Ela não se irritou. Apenas soltou uma risada boba e limpou os próprios lábios com as costas da mão: "Odiou, né? Para mim, cada palavra que sai da sua boca é tão detestável quanto esse beijo. Espero que, na próxima vez que falar comigo, você se lembre desta sensação."

Ao terminar, ela pegou as latas vazias e saiu cambaleando.

Sim, naquele momento Gustavo provavelmente queria matá-la.

Que satisfação!

Melissa começou a cantarolar enquanto se afastava. Estava radiante.

Atrás dela, o rosto do homem estava no limite da fúria.

Capítulo 10: Ele não assinou

O celular no bolso de Gustavo tocou.

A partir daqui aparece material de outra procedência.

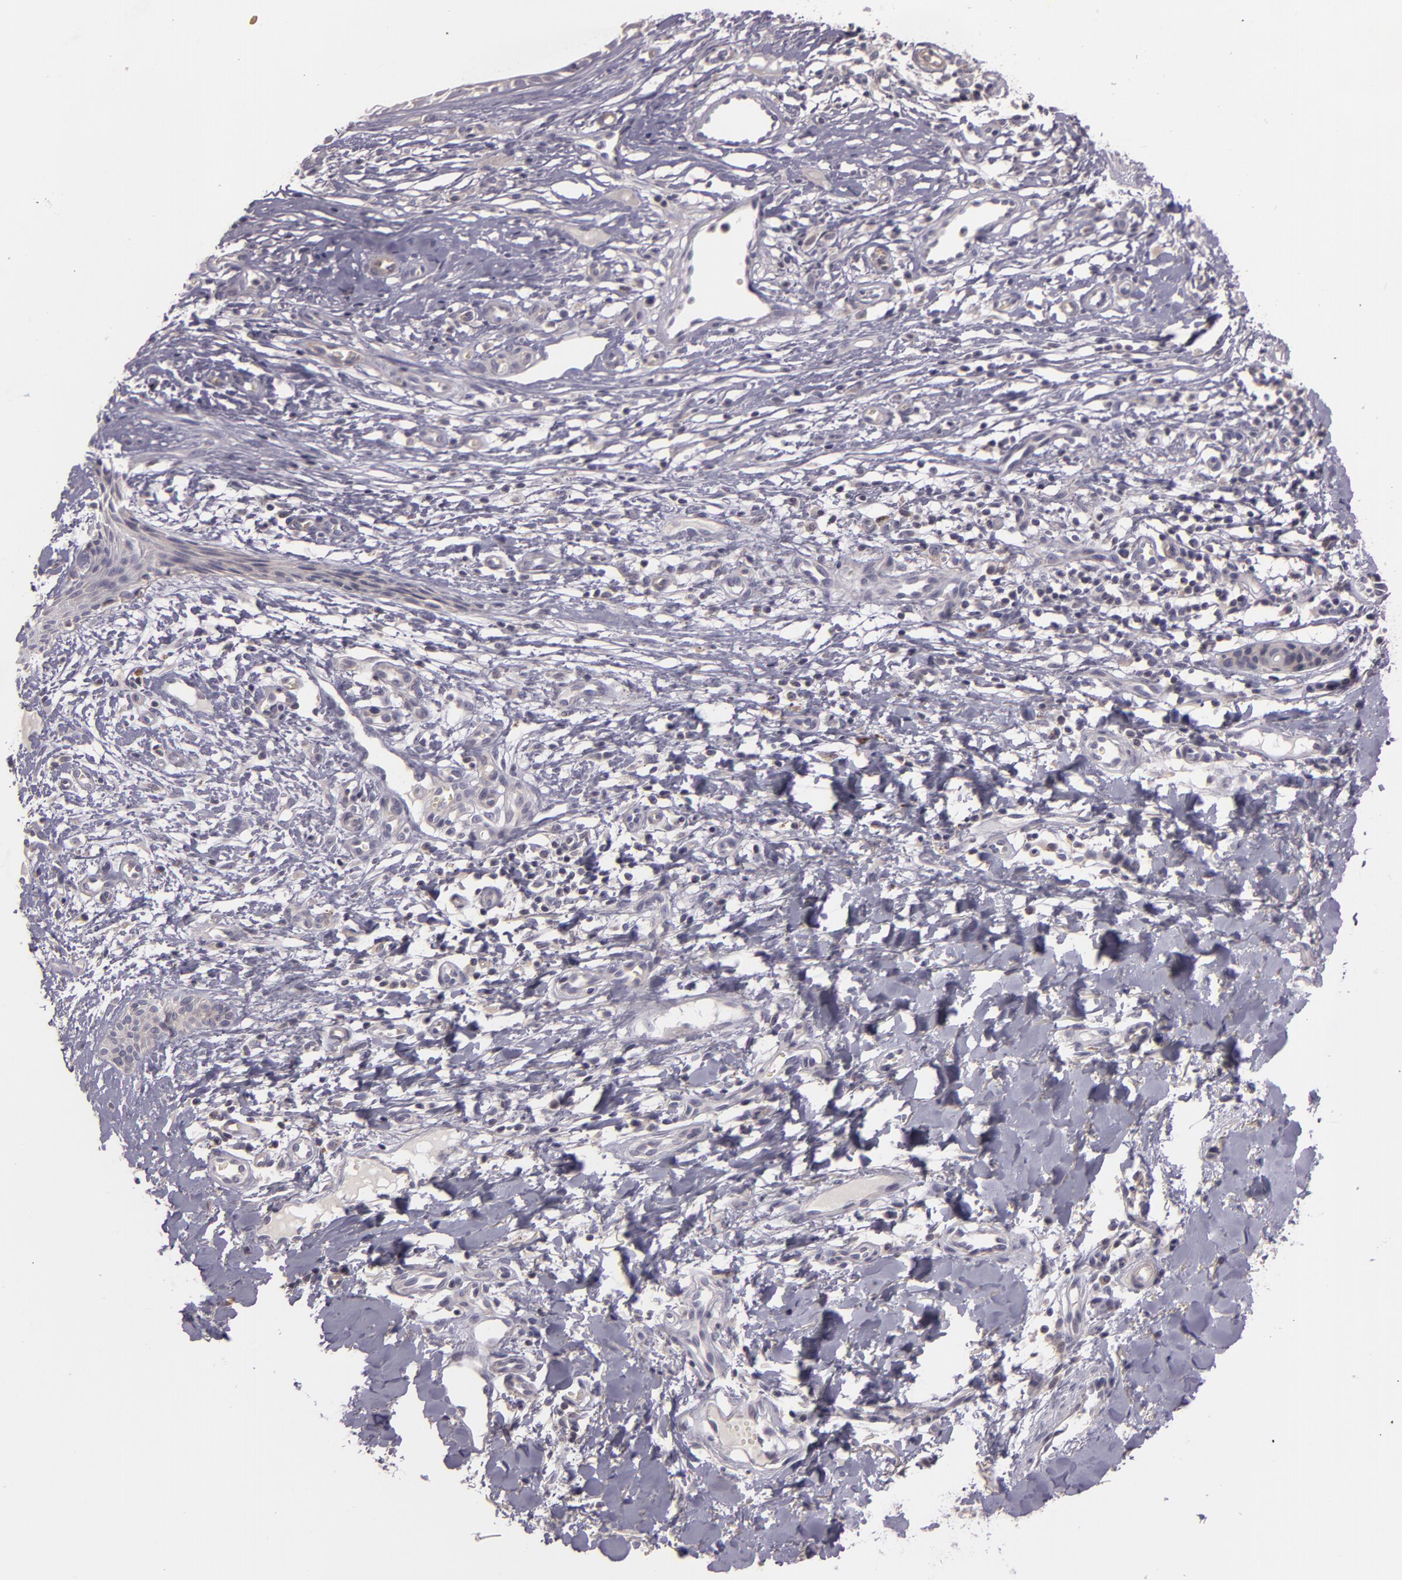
{"staining": {"intensity": "negative", "quantity": "none", "location": "none"}, "tissue": "skin cancer", "cell_type": "Tumor cells", "image_type": "cancer", "snomed": [{"axis": "morphology", "description": "Basal cell carcinoma"}, {"axis": "topography", "description": "Skin"}], "caption": "A high-resolution photomicrograph shows immunohistochemistry staining of basal cell carcinoma (skin), which displays no significant expression in tumor cells.", "gene": "RALGAPA1", "patient": {"sex": "male", "age": 75}}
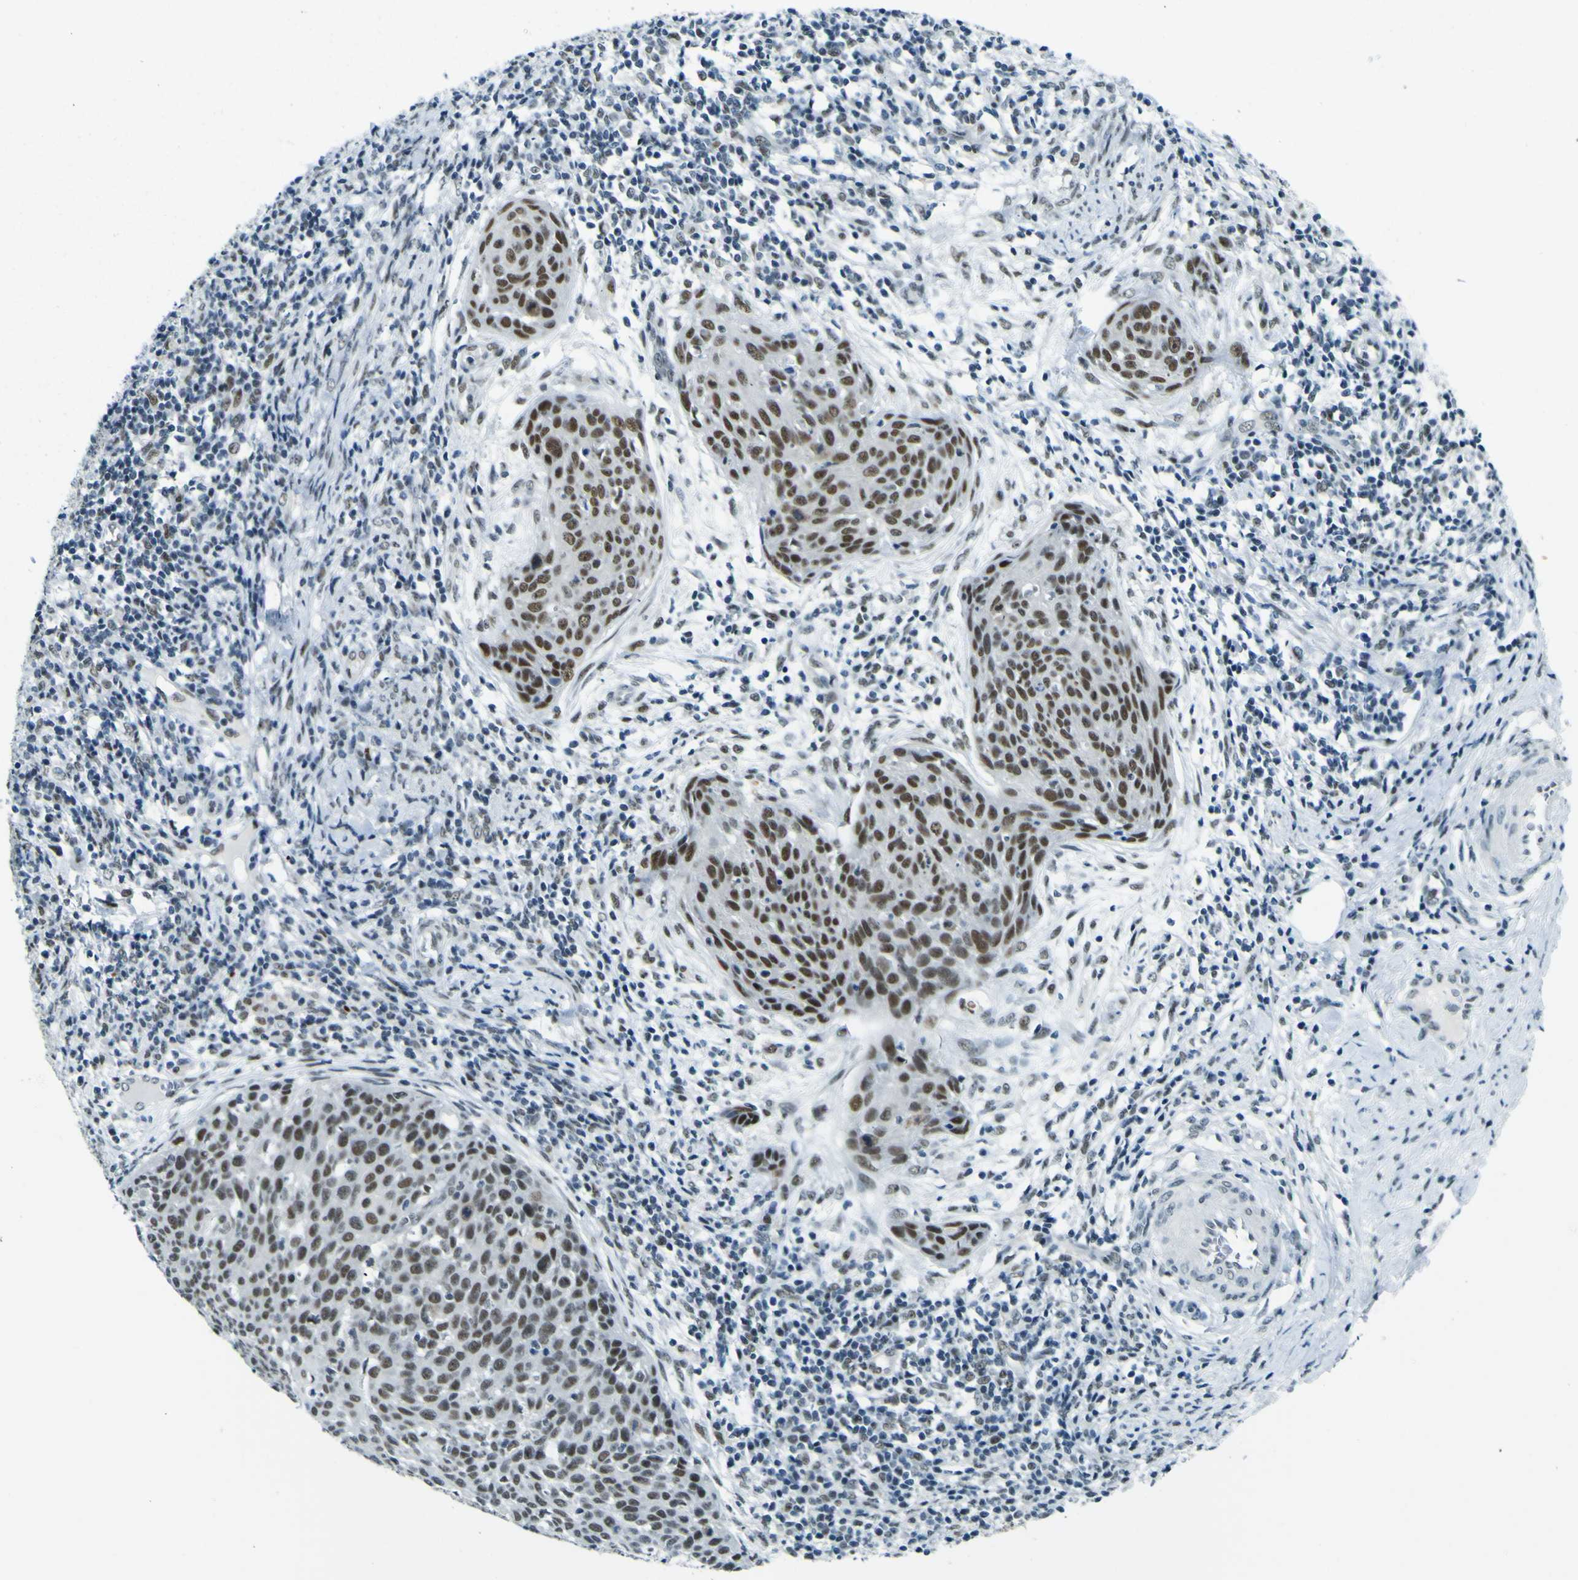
{"staining": {"intensity": "moderate", "quantity": ">75%", "location": "nuclear"}, "tissue": "cervical cancer", "cell_type": "Tumor cells", "image_type": "cancer", "snomed": [{"axis": "morphology", "description": "Squamous cell carcinoma, NOS"}, {"axis": "topography", "description": "Cervix"}], "caption": "Protein expression analysis of human squamous cell carcinoma (cervical) reveals moderate nuclear expression in about >75% of tumor cells.", "gene": "CEBPG", "patient": {"sex": "female", "age": 38}}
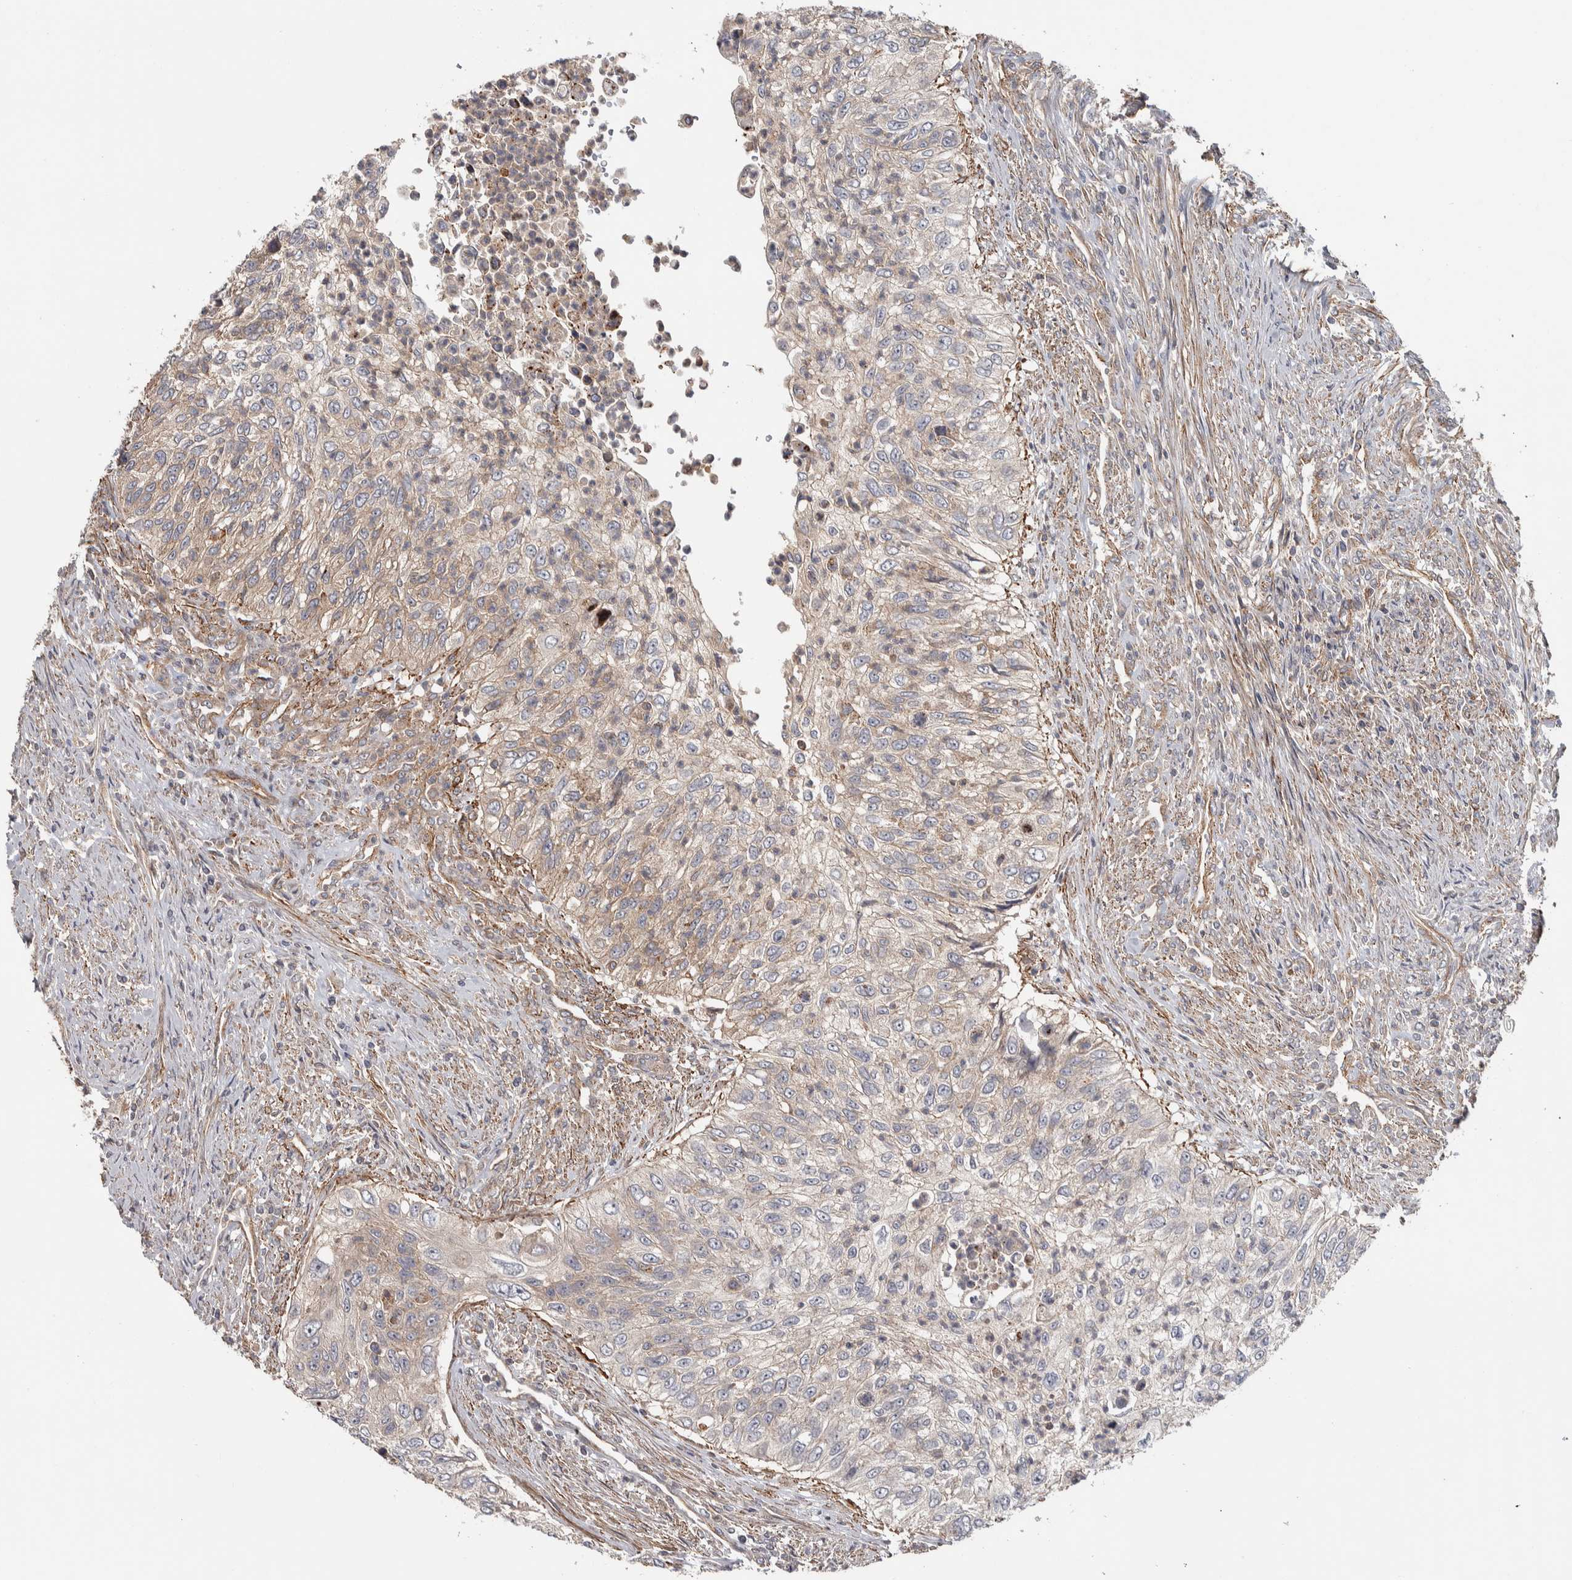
{"staining": {"intensity": "weak", "quantity": "25%-75%", "location": "cytoplasmic/membranous"}, "tissue": "urothelial cancer", "cell_type": "Tumor cells", "image_type": "cancer", "snomed": [{"axis": "morphology", "description": "Urothelial carcinoma, High grade"}, {"axis": "topography", "description": "Urinary bladder"}], "caption": "Brown immunohistochemical staining in human urothelial cancer demonstrates weak cytoplasmic/membranous positivity in about 25%-75% of tumor cells.", "gene": "CHMP4C", "patient": {"sex": "female", "age": 60}}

Ele atendeu com impaciência: "Fale."

Do outro lado, Henrique estremeceu com o tom de voz do patrão, mas manteve a voz firme: "Senhor, por algum motivo, os outros acionistas descobriram que a Senhorita Duarte assinou a transferência das ações. Agora eles estão na empresa fazendo um escândalo, dizendo que aquelas ações pertenciam ao antigo presidente e que não deveriam ser herdadas apenas pelo senhor, mas... divididas entre todos."

Gustavo deu um sorriso frio, avançou e arrastou a mulher que ainda estava de bom humor para dentro do banco de trás do carro.

Melissa nem teve tempo de reagir antes que o carro arrancasse em alta velocidade.

Com a cabeça confusa, ela se debruçou sobre o banco do passageiro, soltou um soluço e olhou com seus olhos límpidos para o homem de perfil severo: "Gustavo... você é mesmo muito bonito."

"..."

Sem resposta, ela caiu de volta no banco. Massageou a barriga inchada e, de repente, sentiu uma onda de mágoa. Lágrimas pesadas começaram a cair: "Por que em três anos de casamento você nunca olhou para mim? Por que sempre me odiou tanto? Eu gostava tanto, tanto de você... mas o médico disse que eu estava com depressão e que só me curaria se me divorciasse. Mas eu não podia... você é tão cruel, nem mesmo quando eu ia morrer você quis me dizer uma mentirinha."

Ela continuou, limpando as lágrimas: "Mas não tem problema, porque eu não gosto mais de você! Vou buscar uma vida nova!"

Dito isso, ela começou a tentar escalar para fora da janela. Por sorte, ela foi rápida, pois o vidro subiu subitamente sem aviso prévio, quase prendendo sua mão.

"Você quer morrer?" A voz masculina e fria veio da frente, trazendo um pouco de lucidez à mente de Melissa.

Subitamente, ela sentiu como se estivesse envolta em uma chuva úmida, caindo em um abismo sem fim.

Na vida passada, antes de pular, ele também perguntara: "Melissa, você deseja tanto assim a morte?".

O desespero e a tristeza daquele momento voltaram como uma mão invisível apertando seu pescoço, fazendo a embriaguez sumir instantaneamente.

Ela não perguntou para onde ele a levava. Apenas sentou-se, de cabeça baixa, quieta como um ratinho.

Meia hora depois, o carro parou em frente ao prédio da Cavalcante Corp.

Gustavo a arrastou até a sala de reuniões. Ele lançou um olhar gélido para os acionistas que esperavam para dividir o espólio e sinalizou para Henrique, que imediatamente colocou um documento diante dele.